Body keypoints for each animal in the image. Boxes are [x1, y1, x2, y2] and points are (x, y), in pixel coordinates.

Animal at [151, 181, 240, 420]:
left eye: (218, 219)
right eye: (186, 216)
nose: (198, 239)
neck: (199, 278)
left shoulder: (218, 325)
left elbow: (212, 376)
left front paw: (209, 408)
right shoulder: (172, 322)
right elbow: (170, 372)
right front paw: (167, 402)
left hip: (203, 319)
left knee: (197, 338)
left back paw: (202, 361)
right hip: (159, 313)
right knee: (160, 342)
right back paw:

===

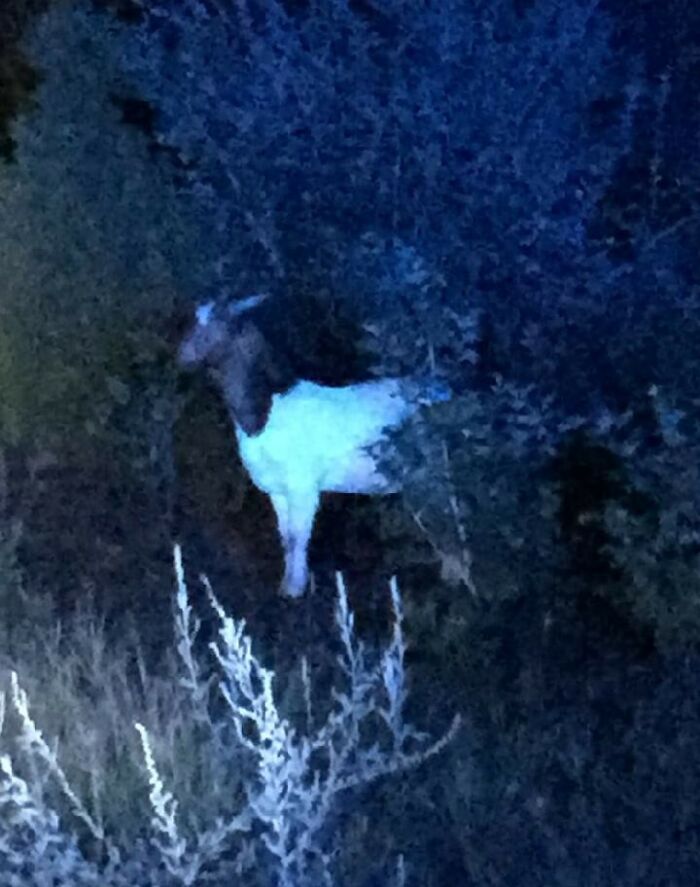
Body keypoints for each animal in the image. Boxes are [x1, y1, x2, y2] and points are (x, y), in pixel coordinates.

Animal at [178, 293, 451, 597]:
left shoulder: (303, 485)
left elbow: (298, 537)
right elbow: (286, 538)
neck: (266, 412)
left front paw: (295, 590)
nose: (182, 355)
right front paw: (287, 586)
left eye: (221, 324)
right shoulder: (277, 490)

===

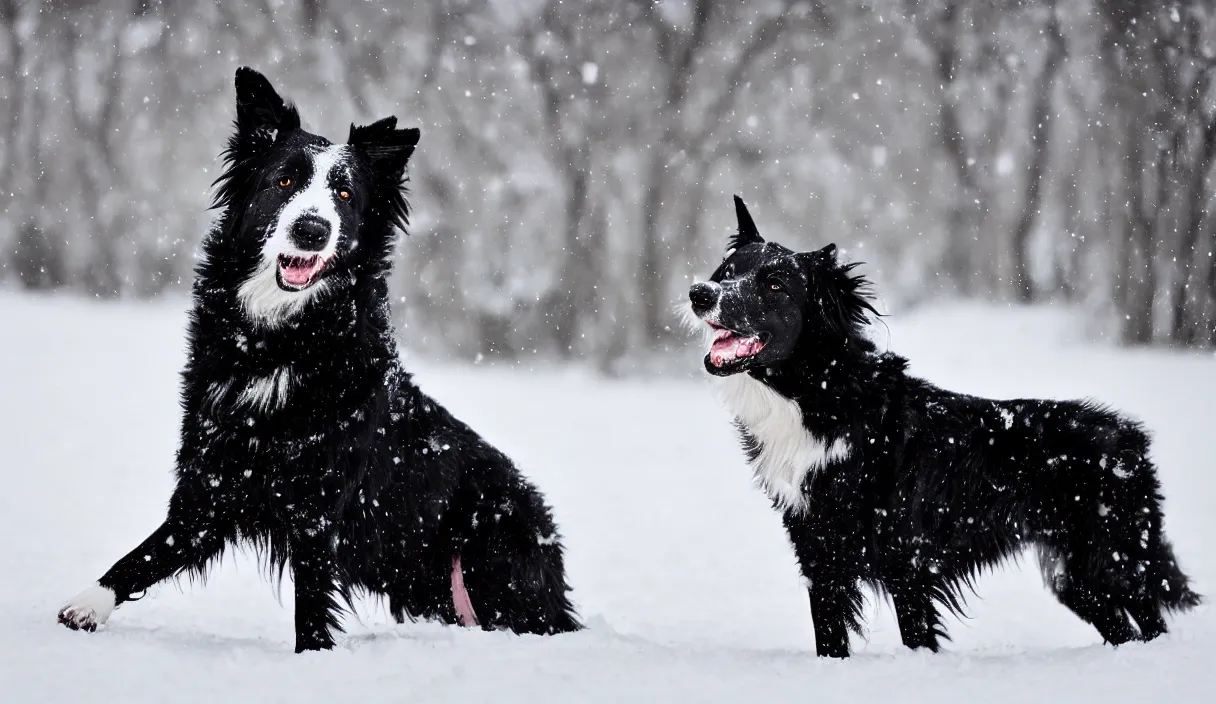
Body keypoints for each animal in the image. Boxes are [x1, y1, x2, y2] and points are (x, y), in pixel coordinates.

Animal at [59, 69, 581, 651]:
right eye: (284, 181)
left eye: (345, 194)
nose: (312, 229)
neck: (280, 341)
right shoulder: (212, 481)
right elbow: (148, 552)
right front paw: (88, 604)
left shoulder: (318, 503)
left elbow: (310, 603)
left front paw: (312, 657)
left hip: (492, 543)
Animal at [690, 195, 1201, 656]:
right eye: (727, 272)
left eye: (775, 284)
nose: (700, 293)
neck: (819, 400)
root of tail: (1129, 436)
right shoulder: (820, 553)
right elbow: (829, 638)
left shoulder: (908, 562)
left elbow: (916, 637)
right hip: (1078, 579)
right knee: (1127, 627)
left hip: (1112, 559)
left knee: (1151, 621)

===

- Action item
Look in the material above for the line with "neck: (819, 400)" and the line with "left knee: (1151, 621)", and transcribe exactly those lines and all lines between them, nothing more.

- Task response
neck: (819, 400)
root of tail: (1129, 436)
right shoulder: (820, 553)
right elbow: (829, 638)
left shoulder: (908, 562)
left elbow: (916, 637)
right hip: (1078, 579)
right knee: (1127, 627)
left hip: (1112, 559)
left knee: (1151, 621)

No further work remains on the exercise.